The defense was appellee answered question 15 falsely that she was in sound condition mentally and physically, and to question 16, she had not been disabled or had medical attention or surgical treatment during the past five years, for the purpose of securing the insurance. It is undisputed that the appellant had in its possession and through its agents information of the falsity of her answers, if false, for a period of 98 days from the date on which it received the reports in which the discrepancy in the answers appeared and the appellant notified her, the appellee, of the claim of the falsity of her answers, and that it would not be bound by the terms of the policy.

It therefore appears upon the face of the record that appellant did not give notice within 90 days after it discovered, or could have discovered, the alleged falsity of the answers as the basis of forfeiture of the contract. It is now too late to raise it; it is an absolute bar. Revised Statutes, art. 4948; Fed. Life Ins. Co. v. Wright (Tex.Civ.App.) 229 S.W. 797; Western Ind. Co. v. Free Acc. Masons (Tex.Civ.App.) 198 S.W. 1092; Guarantee Life Ins. Co. v. Evert (Tex.Civ.App.) 178 S.W. 646; Milwaukee Mech. Ins. Co. v. Weatherford (Tex.Civ.App.)234 S.W. 568; Nat. Life Ass'n v. Hagelstein (Tex.Civ.App.) 156 S.W. 353; Sec. Mut. Life Ins. Co. v. Calvert (Tex.Civ.App.) 100 S.W. 1033; Manhattan Life Ins. Co. v. Stubbs (Tex.Civ.App.) 234 S.W. 1099.

Miss Baker, who solicited this insurance, propounded the questions and solicited or assisted in answering them, and was thereby informed that appellee had the influenza in 1919, and was sick. If the answers were false they were known to appellant through its agent to be false. Fed. Life Ins. Co. v. Wright (Tex.Civ.App.) 229 S.W. 795; Insurance Co. v. Nichols (Tex.Civ.App.) 26 S.W. 998; Sun Life Ins. Co. v. Phillips (Tex.Civ.App.) 70 S.W. 603; Sec. Mut. Life Ins. Co. v. Calvert, cited above; N.W. Life Ass'n v. Findley, 29 Tex. Civ. App. 494, 68 S.W. 695; Va. Fire, etc., v. Cummings (Tex.Civ.App.) 78 S.W. 716 (affirmed by the Supreme Court, 98 Tex. 636).

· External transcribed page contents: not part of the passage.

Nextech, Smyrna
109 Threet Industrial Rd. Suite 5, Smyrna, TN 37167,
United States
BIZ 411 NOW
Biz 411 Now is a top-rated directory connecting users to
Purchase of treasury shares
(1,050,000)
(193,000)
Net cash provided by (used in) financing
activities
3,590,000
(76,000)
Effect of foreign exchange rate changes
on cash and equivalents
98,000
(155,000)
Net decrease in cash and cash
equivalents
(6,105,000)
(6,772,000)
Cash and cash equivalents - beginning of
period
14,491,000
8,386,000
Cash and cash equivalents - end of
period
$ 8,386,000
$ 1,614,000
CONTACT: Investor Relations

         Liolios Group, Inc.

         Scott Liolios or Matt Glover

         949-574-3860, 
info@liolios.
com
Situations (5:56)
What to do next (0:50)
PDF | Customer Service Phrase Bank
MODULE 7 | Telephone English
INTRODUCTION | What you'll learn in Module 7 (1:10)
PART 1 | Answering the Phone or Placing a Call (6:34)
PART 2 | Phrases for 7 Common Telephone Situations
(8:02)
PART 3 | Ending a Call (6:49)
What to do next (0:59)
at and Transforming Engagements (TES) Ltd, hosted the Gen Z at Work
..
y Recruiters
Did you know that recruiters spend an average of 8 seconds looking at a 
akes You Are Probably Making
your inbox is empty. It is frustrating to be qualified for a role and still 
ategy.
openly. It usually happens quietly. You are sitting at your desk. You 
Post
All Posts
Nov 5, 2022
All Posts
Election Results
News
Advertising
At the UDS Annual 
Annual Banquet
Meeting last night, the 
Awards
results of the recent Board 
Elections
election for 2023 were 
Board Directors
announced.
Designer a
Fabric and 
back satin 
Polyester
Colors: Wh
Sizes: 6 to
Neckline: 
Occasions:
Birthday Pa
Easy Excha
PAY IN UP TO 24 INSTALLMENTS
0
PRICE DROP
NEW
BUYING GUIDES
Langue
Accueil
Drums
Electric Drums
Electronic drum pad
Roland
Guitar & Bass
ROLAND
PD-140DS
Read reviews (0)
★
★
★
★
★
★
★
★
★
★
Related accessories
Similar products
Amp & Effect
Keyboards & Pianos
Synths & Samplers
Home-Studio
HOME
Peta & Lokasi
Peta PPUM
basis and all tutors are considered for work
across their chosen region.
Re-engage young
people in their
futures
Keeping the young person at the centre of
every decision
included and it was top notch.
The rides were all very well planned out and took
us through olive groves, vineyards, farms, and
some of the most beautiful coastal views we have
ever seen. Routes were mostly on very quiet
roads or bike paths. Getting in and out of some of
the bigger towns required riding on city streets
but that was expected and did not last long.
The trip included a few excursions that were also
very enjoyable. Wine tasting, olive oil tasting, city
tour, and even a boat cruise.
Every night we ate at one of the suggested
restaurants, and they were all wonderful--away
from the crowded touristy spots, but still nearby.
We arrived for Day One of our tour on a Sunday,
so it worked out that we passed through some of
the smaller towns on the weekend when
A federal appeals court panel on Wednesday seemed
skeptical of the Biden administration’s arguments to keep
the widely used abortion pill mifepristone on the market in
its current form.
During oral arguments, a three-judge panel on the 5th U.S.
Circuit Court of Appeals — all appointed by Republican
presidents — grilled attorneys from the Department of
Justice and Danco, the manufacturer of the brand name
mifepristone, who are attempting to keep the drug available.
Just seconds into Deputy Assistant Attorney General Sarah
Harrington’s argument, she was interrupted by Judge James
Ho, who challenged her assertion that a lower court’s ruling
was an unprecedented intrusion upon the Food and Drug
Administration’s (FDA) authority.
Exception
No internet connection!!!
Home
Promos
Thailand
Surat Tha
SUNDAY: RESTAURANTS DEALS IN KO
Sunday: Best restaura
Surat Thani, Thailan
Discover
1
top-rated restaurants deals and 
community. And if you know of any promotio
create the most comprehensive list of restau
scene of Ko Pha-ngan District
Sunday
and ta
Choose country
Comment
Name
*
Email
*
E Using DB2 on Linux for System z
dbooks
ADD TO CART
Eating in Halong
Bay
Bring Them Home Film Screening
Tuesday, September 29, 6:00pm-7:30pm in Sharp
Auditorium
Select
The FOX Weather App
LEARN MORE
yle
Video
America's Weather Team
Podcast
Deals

In the application for insurance, which must be construed together with the policy, it provided among other things that the policy "shall be voided and forfeited to the company if such false answer was made with the actual intent to deceive or materially affect the acceptance of the risk" — such answers do not constitute warranties per se To make a warranty the statement must be absolute and subject to no other construction. Delaware Ins. Co. of Philadelphia v. Harris,26 Tex. Civ. App. 537, 64 S.W. 867; Reppond v. Nat. Life Ins. Co.,100 Tex. 519, 101 S.W. 786, L.R.A. (N.S.) 981, 15 Ann.Cas. 618; Palatine Ins. Co. v. Brown (Tex.Civ.App.) 34 S.W. 462; Sun Ins. Co. v. Texarkana et al. Mch. Works, 3 Willson, Civ.Cas.Ct.App. § 320: Ins. Co. v. Munger, 92 Tex. 297, 49 S.W. 222; Joyce on Insurance, vol. 3, pars. 1894, 1895. 1898.